Ce dynamisme à l’exportation est porté par un tissu industriel très spécifique à la France, de par sa diversité en termes de taille d’entreprises et de gammes de produits. À côté des grands groupes internationalisés cohabitent de nombreuses PME, souvent orientées vers la production fromagère. « Ceci est à mettre en liaison avec le poids des AOP dans l’activité laitière française et l’importance de certains segments de l’offre française quasi inexistants chez nos voisins. La France fabrique ainsi 430000 tonnes de pâtes molles par an, l’Allemagne, qui se positionne comme le deuxième fabricant mondial, en produit seulement 50 000 tonnes », analyse Benoît Rouyer. Autre atout : les entreprises françaises se distinguent également par « une très forte culture internationale ». Les grands groupes bien évidemment (voir ci-contre) mais pas seulement. Des entreprises au chiffre d’affaires plus modeste ont des implantations industrielles et un savoir-faire à l’étranger.

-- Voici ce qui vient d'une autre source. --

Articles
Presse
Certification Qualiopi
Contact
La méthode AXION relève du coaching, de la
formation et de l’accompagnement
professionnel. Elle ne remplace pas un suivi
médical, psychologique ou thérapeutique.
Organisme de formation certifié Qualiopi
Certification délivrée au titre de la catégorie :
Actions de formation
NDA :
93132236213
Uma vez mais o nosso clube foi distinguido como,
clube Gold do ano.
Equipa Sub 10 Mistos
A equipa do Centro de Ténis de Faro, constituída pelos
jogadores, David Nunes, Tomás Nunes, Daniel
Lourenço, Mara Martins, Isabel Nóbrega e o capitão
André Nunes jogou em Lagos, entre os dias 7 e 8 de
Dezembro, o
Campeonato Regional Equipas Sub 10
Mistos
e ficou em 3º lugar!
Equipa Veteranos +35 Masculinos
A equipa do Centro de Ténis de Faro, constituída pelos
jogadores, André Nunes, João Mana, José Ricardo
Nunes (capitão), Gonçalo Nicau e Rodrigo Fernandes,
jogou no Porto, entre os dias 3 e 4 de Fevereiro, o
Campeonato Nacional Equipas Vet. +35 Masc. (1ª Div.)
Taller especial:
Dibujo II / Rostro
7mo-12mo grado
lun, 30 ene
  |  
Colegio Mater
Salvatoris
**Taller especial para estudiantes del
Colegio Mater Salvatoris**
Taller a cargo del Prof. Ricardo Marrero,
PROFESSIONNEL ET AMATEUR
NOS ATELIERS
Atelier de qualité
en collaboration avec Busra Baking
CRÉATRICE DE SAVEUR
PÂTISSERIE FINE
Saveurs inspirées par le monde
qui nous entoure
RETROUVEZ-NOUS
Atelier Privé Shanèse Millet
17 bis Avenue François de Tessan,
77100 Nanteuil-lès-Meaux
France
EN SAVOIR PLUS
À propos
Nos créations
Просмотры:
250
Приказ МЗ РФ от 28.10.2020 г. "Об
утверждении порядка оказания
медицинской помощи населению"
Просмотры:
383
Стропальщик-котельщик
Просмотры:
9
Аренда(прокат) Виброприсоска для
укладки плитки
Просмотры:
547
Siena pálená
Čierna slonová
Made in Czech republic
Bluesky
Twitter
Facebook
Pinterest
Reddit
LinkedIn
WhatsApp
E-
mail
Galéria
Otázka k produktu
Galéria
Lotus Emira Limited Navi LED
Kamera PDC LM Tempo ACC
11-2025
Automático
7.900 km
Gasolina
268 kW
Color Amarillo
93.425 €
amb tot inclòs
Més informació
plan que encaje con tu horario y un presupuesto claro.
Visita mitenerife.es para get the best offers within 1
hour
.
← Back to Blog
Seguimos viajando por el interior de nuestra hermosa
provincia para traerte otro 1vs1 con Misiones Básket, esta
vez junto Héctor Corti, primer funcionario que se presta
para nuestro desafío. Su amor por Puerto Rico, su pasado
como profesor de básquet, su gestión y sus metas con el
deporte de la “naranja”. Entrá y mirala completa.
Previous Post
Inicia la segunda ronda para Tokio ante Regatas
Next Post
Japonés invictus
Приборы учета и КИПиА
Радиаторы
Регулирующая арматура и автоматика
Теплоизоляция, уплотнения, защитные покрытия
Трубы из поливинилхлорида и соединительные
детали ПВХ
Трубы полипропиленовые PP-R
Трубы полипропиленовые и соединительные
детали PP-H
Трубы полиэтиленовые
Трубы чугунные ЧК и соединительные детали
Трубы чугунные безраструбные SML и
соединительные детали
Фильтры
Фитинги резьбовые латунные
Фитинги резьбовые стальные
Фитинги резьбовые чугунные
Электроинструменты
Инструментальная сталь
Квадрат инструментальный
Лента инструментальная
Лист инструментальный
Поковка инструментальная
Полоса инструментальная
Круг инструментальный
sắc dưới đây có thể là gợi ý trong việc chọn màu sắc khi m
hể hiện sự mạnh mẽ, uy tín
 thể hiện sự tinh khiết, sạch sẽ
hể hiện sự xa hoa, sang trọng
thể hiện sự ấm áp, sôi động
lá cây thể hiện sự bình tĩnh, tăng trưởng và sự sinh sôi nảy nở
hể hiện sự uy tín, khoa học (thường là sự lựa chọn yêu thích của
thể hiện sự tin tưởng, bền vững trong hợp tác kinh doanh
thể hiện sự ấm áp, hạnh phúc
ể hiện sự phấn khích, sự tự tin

« Cette grande tendance de l’appel des pays tiers doit cependant être nuancée au regard du mix-produit de chaque entreprise, poursuit l’expert du Cniel. Autant le marché de la poudre de lait est un marché mondialisé, autant les spécialités fromagères peuvent difficilement miser sur les pays tiers. Mais, grâce à cette diversité, les entreprises françaises peuvent développer des stratégies différenciées. Il y a dix ans, elles n’étaient pas compétitives sur les marchés internationaux, donc tout le monde se recentrait sur le marché intérieur. Selon leur gamme de produits, aujourd’hui, elles peuvent miser soit sur le grand export, soit sur l’export de proximité, voire le marché intérieur. » L’appel d’air créé par le grand export rebat les cartes et les entreprises laitières françaises, de la plus petite à la plus grande, veulent y croire.